Daily Archives: June 6, 2008

You’re either moving toward or away from your goals

With softball (like so many other sports) turning into a 12-month pursuit, it’s easy to let a sort of malaise slip in. After a while, players tend to walk through their drills somewhat mindlessly, going through the motions but not really accomplishing anything.

That is such a tremendous waste of time. If you see that going on, here’s something to try. Take a hitter (for example) aside, and ask her what her goals are. Ask her to put a specific number on her hitting goal, such as when she looks at her stats at the end of the year what batting average she’d like to see next to her name. (Make sure it’s realistic.)

When she gives you the answer ask her one simple question: Is what you’re doing here today moving you closer to or further away from that goal? Because the truth is you’re either getting ahead or falling behind. If she has a number in mind and her actions aren’t moving her toward that number, then what is she doing out on the field?

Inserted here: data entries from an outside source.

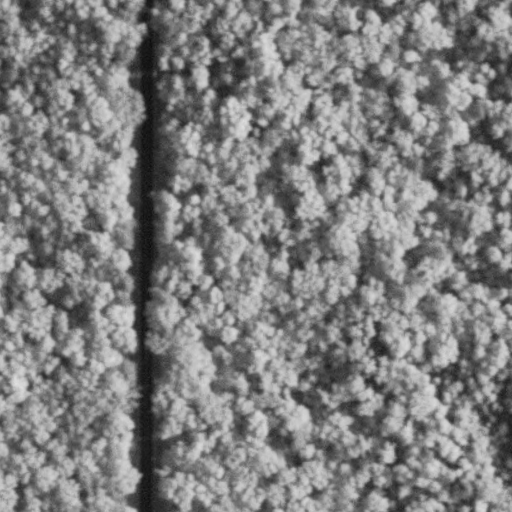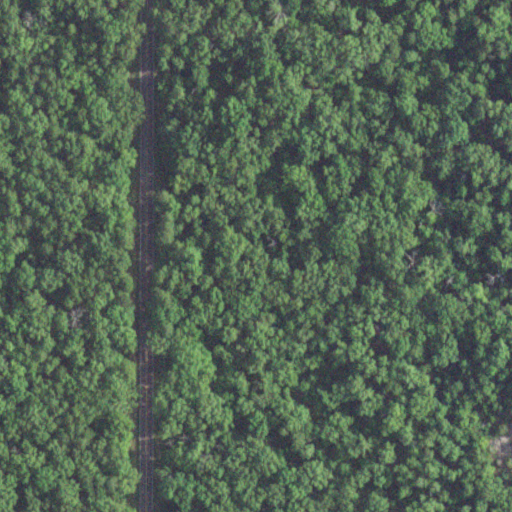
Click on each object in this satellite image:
road: (143, 256)
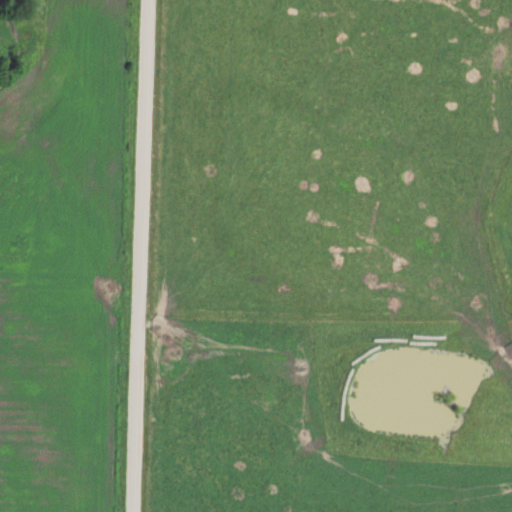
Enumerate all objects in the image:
road: (138, 256)
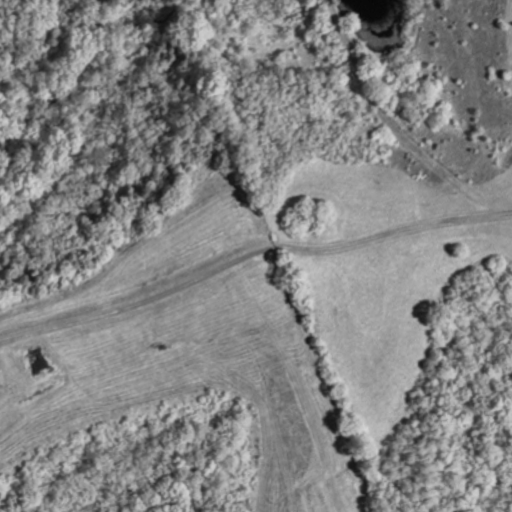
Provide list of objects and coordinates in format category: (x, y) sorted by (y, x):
road: (251, 257)
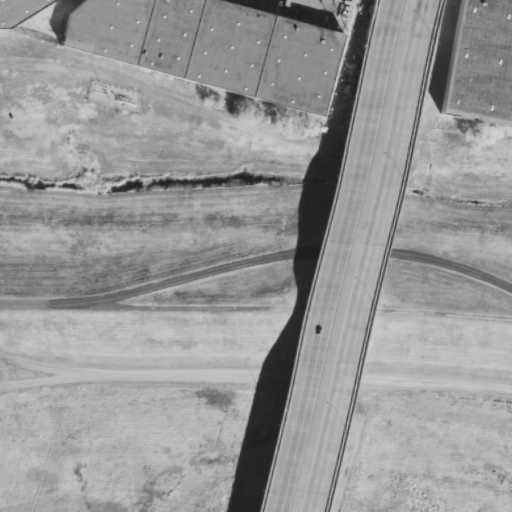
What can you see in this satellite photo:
building: (19, 10)
building: (217, 46)
building: (212, 47)
building: (480, 63)
building: (483, 66)
railway: (253, 126)
power tower: (197, 248)
road: (295, 252)
road: (333, 256)
road: (369, 256)
power tower: (454, 256)
road: (39, 304)
park: (242, 328)
road: (54, 368)
road: (255, 375)
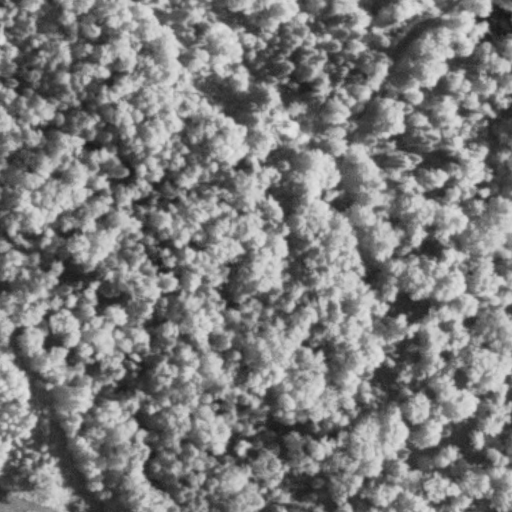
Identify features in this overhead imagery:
road: (7, 502)
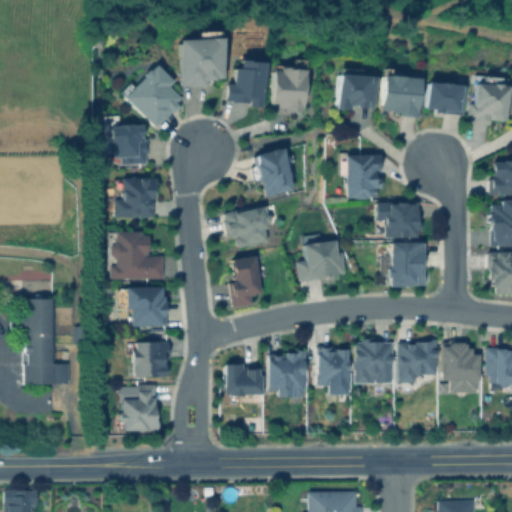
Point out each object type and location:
building: (194, 60)
building: (243, 83)
building: (284, 90)
building: (351, 91)
building: (395, 94)
building: (149, 95)
building: (439, 97)
building: (510, 99)
building: (484, 102)
building: (125, 142)
building: (269, 171)
building: (357, 175)
building: (499, 176)
building: (132, 197)
building: (394, 218)
building: (498, 222)
building: (243, 225)
road: (450, 232)
building: (130, 256)
building: (316, 260)
building: (401, 263)
building: (497, 271)
building: (239, 280)
building: (142, 304)
road: (193, 305)
road: (353, 309)
building: (37, 343)
building: (411, 358)
building: (368, 361)
building: (496, 365)
building: (455, 367)
building: (328, 368)
building: (281, 372)
building: (236, 379)
building: (135, 409)
road: (303, 460)
road: (47, 463)
road: (391, 486)
building: (15, 500)
building: (328, 501)
building: (449, 505)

Many players don’t think that way. Especially these days, people tend to live in the here and now. They don’t think in terms of moving toward something. Yes, you can set goals and all that at the beginning of the season, but often those goal sheets get stuffed into the bags along with the articles and directions to the next game, never to be seen again — or at least until it’s time to clean out the ol’ bat bag for next year. But they have to start thinking that way, seeing their actions today as part of a chain of events that lead to a conclusion. The big question is what will that conclusion be?

Everyone likes to be successful. But success isn’t just handed to you unless you’re Paris Hilton. For the rest of us, it requires work and effort. That’s what makes the journey so satisfying.

Keep that idea in mind. Are you moving toward your goal or away from it with what you’re doing, and how you’re doing it. It just might help take some of the monotony out of practice, and give your players a little more sense of purpose.